Take the listing below and print exactly the lines starting at the line containing "VERF VOOR UW EXTERIEUR" and ending at the line containing "ybe.leentje.de.vos@hetnet.nl", both ends included, and no others.

#####

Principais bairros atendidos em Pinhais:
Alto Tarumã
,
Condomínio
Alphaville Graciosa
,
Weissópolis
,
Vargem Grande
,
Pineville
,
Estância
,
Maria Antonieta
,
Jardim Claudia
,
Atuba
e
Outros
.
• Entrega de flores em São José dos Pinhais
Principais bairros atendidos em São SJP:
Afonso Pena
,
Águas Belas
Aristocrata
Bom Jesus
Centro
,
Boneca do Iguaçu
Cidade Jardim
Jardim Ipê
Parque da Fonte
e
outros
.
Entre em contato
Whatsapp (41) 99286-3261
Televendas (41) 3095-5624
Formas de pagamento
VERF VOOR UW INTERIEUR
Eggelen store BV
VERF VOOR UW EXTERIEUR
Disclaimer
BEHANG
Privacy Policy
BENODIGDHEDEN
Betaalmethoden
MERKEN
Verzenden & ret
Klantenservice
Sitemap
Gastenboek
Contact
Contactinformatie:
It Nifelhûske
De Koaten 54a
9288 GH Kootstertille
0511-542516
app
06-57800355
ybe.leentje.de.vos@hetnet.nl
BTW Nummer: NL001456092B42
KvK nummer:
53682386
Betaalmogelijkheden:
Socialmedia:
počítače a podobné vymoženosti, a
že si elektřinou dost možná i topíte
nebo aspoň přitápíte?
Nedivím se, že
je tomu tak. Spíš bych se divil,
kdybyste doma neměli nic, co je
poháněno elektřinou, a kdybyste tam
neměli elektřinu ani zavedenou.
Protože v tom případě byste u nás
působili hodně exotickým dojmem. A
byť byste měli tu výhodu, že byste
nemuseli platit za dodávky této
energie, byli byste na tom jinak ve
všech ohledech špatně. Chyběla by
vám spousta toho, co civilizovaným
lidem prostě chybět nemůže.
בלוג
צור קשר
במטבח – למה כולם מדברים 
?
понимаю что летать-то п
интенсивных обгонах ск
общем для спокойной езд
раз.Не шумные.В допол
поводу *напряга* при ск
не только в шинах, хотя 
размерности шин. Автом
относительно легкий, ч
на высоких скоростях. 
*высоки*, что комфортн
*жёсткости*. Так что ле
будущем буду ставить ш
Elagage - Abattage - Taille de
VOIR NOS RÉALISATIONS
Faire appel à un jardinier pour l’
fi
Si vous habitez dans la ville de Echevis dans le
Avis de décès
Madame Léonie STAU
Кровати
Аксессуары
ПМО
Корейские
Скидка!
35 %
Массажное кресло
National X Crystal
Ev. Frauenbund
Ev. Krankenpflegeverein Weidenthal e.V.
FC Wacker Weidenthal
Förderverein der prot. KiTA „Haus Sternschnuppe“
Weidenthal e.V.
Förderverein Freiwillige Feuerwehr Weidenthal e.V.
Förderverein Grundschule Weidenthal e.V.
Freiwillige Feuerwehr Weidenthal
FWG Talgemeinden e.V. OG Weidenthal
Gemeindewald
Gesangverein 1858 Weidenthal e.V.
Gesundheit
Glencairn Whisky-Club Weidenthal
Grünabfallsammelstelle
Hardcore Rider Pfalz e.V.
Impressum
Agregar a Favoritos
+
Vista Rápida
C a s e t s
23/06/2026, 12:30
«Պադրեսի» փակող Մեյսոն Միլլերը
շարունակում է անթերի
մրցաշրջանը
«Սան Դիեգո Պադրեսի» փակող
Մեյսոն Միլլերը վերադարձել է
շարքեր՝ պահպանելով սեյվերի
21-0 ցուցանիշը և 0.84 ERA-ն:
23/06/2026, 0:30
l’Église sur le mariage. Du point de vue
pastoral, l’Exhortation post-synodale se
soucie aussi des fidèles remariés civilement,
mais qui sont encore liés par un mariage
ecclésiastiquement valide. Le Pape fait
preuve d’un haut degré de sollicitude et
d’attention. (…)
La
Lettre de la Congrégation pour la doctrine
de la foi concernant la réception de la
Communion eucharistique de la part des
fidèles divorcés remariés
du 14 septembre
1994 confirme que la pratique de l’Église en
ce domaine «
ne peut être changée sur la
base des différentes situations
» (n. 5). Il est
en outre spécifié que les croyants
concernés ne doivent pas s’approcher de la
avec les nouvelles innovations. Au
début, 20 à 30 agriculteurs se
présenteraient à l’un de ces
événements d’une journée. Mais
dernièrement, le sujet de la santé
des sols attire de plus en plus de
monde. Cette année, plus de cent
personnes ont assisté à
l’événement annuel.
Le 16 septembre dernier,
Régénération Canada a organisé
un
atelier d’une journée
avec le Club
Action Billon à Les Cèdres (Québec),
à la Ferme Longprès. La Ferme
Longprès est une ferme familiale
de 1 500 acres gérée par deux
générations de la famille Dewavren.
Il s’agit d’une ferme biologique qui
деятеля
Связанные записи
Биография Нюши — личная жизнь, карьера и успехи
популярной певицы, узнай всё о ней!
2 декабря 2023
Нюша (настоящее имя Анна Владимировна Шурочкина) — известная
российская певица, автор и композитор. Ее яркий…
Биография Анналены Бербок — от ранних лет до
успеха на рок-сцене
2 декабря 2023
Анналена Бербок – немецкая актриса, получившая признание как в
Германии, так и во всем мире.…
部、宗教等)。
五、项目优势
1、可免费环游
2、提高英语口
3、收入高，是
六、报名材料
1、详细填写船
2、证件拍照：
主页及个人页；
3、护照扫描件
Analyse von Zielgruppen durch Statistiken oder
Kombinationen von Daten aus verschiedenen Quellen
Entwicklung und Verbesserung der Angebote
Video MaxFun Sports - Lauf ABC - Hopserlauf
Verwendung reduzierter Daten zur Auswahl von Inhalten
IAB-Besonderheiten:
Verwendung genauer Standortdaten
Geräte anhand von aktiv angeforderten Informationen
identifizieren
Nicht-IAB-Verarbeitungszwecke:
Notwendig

#####

Result =
VERF VOOR UW EXTERIEUR
Disclaimer
BEHANG
Privacy Policy
BENODIGDHEDEN
Betaalmethoden
MERKEN
Verzenden & ret
Klantenservice
Sitemap
Gastenboek
Contact
Contactinformatie:
It Nifelhûske
De Koaten 54a
9288 GH Kootstertille
0511-542516
app
06-57800355
ybe.leentje.de.vos@hetnet.nl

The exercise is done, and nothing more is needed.